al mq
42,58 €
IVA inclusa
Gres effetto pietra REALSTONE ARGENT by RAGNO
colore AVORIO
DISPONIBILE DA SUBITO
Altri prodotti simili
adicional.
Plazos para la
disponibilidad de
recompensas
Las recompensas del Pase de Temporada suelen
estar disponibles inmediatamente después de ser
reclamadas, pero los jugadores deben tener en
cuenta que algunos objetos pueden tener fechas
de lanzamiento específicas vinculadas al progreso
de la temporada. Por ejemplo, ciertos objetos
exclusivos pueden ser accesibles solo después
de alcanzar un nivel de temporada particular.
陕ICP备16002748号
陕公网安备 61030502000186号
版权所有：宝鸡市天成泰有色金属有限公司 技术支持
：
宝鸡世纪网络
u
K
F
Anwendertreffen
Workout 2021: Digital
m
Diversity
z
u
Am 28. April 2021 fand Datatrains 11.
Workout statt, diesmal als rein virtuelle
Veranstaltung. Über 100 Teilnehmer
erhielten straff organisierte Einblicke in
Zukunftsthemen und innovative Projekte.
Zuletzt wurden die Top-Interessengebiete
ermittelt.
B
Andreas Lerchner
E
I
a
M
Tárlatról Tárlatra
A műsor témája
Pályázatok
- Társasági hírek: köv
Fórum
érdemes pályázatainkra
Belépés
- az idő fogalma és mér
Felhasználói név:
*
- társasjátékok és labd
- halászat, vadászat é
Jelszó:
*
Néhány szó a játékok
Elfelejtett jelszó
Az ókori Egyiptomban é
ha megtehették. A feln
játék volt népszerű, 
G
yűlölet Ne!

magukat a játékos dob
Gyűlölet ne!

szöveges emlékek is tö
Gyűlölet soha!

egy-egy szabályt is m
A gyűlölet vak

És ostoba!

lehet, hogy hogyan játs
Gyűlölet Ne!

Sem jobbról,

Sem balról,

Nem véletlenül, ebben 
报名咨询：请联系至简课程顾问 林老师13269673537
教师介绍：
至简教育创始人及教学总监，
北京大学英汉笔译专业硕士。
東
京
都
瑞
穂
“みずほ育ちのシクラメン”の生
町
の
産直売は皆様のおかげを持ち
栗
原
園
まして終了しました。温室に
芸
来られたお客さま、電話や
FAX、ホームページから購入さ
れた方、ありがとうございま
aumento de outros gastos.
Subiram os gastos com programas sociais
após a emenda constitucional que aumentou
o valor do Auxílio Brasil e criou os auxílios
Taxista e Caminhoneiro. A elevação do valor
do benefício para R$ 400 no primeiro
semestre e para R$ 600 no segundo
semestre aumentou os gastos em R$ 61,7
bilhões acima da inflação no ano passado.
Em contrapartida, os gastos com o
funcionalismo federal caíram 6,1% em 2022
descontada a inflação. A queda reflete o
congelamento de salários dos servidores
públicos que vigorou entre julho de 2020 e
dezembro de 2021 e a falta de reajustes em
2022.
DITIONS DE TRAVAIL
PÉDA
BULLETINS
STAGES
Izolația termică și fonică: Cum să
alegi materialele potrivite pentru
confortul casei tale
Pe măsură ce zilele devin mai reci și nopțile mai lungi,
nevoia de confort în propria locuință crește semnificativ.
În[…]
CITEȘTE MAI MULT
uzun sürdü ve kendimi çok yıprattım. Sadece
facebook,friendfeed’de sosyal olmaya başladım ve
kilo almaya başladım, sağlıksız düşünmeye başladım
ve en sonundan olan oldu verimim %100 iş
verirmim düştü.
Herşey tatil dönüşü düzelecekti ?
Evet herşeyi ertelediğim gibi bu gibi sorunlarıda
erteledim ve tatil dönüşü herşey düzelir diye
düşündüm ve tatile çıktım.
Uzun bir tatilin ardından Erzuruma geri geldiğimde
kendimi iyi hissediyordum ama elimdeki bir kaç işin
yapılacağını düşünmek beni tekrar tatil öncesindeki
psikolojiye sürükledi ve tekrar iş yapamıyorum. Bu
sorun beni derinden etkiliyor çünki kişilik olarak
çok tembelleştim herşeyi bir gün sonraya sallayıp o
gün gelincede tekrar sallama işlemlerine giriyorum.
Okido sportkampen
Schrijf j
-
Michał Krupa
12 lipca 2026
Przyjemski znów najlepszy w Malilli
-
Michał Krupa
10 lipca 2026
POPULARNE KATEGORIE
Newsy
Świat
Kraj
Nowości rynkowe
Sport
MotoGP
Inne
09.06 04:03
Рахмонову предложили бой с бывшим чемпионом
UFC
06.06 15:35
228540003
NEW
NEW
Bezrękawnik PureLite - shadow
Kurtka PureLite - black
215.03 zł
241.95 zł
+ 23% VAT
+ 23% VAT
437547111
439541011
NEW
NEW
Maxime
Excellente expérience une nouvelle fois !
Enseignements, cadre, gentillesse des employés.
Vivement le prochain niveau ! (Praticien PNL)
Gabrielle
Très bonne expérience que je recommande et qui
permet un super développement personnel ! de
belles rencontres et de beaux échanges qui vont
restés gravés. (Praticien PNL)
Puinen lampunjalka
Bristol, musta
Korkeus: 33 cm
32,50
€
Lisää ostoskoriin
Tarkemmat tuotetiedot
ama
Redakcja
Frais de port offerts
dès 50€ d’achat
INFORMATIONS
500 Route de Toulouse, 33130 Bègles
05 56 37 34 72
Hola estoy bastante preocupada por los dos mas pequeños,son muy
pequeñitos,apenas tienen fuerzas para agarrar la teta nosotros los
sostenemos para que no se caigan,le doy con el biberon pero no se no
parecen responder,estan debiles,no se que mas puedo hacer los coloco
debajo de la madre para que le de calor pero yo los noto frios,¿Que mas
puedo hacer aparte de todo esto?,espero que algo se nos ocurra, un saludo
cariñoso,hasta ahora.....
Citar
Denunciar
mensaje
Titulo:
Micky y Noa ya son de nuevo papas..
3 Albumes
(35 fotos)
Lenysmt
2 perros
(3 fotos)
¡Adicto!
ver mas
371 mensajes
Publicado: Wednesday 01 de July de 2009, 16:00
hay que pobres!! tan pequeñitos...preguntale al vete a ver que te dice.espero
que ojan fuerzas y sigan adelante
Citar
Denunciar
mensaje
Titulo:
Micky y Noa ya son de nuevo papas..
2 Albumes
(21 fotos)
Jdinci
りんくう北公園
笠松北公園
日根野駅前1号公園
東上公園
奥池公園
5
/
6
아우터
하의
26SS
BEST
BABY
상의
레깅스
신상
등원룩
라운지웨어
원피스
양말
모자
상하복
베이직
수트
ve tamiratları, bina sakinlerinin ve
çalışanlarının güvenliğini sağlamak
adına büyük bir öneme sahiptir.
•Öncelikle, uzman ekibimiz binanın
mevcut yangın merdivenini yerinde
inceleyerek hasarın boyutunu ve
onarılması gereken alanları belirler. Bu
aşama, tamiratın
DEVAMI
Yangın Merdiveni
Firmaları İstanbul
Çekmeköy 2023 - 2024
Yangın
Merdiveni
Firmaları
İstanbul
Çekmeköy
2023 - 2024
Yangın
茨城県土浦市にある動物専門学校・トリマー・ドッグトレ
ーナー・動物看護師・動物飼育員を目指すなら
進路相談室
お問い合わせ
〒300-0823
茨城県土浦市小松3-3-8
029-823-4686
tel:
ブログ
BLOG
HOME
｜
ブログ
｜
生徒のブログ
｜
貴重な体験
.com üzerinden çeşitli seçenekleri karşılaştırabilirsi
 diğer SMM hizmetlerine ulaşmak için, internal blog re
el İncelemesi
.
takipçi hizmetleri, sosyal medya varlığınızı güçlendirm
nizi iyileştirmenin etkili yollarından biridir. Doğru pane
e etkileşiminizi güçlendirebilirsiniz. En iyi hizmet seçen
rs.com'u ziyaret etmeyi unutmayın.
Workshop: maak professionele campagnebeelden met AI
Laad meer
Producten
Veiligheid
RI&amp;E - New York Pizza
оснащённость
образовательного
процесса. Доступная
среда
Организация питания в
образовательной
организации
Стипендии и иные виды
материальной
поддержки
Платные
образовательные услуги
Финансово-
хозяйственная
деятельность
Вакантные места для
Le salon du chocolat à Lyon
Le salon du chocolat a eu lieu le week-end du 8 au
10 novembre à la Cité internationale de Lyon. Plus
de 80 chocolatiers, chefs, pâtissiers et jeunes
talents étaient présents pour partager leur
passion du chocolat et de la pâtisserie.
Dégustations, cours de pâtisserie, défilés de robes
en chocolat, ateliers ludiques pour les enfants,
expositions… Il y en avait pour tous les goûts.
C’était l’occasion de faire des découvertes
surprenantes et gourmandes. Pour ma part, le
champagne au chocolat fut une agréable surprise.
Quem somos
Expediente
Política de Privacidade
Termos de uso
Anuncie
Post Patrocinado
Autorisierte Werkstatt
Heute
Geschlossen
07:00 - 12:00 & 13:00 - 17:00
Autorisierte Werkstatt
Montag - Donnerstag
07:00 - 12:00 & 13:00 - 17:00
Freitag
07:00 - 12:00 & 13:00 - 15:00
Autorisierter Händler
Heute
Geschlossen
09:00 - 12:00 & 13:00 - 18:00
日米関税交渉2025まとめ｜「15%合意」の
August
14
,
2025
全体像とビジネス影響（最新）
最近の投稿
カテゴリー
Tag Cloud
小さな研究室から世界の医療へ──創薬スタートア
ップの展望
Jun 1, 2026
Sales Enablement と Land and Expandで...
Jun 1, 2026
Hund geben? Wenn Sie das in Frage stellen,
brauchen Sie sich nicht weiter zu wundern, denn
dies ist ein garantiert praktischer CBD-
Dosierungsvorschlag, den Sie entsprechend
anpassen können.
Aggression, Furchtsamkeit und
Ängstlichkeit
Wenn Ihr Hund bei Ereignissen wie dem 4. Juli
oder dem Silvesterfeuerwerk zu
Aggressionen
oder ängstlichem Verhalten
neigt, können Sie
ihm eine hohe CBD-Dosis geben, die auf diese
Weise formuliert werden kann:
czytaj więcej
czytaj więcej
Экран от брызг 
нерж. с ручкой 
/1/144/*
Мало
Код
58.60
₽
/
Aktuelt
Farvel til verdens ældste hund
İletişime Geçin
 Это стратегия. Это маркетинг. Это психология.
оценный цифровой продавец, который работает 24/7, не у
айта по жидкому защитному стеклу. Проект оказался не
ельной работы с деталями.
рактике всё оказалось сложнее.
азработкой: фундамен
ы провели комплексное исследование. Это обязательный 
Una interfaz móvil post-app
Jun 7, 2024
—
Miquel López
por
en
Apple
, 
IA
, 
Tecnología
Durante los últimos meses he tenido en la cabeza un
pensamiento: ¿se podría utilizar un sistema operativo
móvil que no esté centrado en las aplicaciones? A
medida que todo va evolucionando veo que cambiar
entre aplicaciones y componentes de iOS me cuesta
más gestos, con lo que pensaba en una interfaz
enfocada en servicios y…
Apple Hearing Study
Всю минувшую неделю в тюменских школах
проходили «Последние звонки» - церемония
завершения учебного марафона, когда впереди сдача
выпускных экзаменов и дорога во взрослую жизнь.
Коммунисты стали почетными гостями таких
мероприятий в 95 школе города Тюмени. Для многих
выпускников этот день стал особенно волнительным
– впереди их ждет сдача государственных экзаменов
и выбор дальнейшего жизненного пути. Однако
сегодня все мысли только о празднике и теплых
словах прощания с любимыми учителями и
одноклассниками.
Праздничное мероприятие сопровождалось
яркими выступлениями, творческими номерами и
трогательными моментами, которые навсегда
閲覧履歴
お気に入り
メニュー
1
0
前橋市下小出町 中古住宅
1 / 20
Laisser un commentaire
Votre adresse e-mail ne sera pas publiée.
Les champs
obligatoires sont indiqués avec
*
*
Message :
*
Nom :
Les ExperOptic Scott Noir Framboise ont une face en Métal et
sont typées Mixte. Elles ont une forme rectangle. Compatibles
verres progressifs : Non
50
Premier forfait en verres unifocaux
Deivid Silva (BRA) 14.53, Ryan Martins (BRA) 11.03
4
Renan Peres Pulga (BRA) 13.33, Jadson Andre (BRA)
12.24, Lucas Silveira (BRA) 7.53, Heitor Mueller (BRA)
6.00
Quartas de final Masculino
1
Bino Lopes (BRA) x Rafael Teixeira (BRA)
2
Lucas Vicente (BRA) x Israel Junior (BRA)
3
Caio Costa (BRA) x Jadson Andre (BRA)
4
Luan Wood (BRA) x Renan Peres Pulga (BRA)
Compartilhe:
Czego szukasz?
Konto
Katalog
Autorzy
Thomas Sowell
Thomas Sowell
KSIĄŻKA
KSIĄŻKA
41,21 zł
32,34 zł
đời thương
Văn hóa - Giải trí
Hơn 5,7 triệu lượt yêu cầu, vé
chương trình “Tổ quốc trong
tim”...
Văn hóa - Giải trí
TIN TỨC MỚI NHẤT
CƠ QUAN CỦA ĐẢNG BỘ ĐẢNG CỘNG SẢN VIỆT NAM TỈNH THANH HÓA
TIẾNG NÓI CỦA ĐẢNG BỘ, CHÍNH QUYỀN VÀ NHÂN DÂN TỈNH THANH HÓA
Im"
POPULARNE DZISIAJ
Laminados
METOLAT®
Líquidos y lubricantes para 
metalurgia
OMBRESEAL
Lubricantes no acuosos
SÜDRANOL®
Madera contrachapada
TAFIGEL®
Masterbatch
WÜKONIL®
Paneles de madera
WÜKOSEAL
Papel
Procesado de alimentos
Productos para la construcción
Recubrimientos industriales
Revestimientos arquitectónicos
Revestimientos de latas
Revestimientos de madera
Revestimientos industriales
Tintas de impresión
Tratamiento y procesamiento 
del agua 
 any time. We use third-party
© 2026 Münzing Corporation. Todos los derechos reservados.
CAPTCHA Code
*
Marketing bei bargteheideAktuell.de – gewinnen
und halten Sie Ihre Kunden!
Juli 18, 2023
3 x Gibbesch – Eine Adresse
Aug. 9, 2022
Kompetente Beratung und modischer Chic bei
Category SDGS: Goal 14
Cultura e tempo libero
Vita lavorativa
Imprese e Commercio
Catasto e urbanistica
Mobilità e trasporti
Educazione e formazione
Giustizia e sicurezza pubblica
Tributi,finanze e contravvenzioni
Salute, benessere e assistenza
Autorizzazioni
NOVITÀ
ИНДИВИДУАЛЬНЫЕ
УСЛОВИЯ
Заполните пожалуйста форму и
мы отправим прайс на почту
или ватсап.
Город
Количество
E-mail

*WRITTEN TASK*: Taking the records from the top, repeat each line exactly until you have repeated the line that contains "Néhány szó a játékok".

*FINISHED EXERCISE*:
al mq
42,58 €
IVA inclusa
Gres effetto pietra REALSTONE ARGENT by RAGNO
colore AVORIO
DISPONIBILE DA SUBITO
Altri prodotti simili
adicional.
Plazos para la
disponibilidad de
recompensas
Las recompensas del Pase de Temporada suelen
estar disponibles inmediatamente después de ser
reclamadas, pero los jugadores deben tener en
cuenta que algunos objetos pueden tener fechas
de lanzamiento específicas vinculadas al progreso
de la temporada. Por ejemplo, ciertos objetos
exclusivos pueden ser accesibles solo después
de alcanzar un nivel de temporada particular.
陕ICP备16002748号
陕公网安备 61030502000186号
版权所有：宝鸡市天成泰有色金属有限公司 技术支持
：
宝鸡世纪网络
u
K
F
Anwendertreffen
Workout 2021: Digital
m
Diversity
z
u
Am 28. April 2021 fand Datatrains 11.
Workout statt, diesmal als rein virtuelle
Veranstaltung. Über 100 Teilnehmer
erhielten straff organisierte Einblicke in
Zukunftsthemen und innovative Projekte.
Zuletzt wurden die Top-Interessengebiete
ermittelt.
B
Andreas Lerchner
E
I
a
M
Tárlatról Tárlatra
A műsor témája
Pályázatok
- Társasági hírek: köv
Fórum
érdemes pályázatainkra
Belépés
- az idő fogalma és mér
Felhasználói név:
*
- társasjátékok és labd
- halászat, vadászat é
Jelszó:
*
Néhány szó a játékok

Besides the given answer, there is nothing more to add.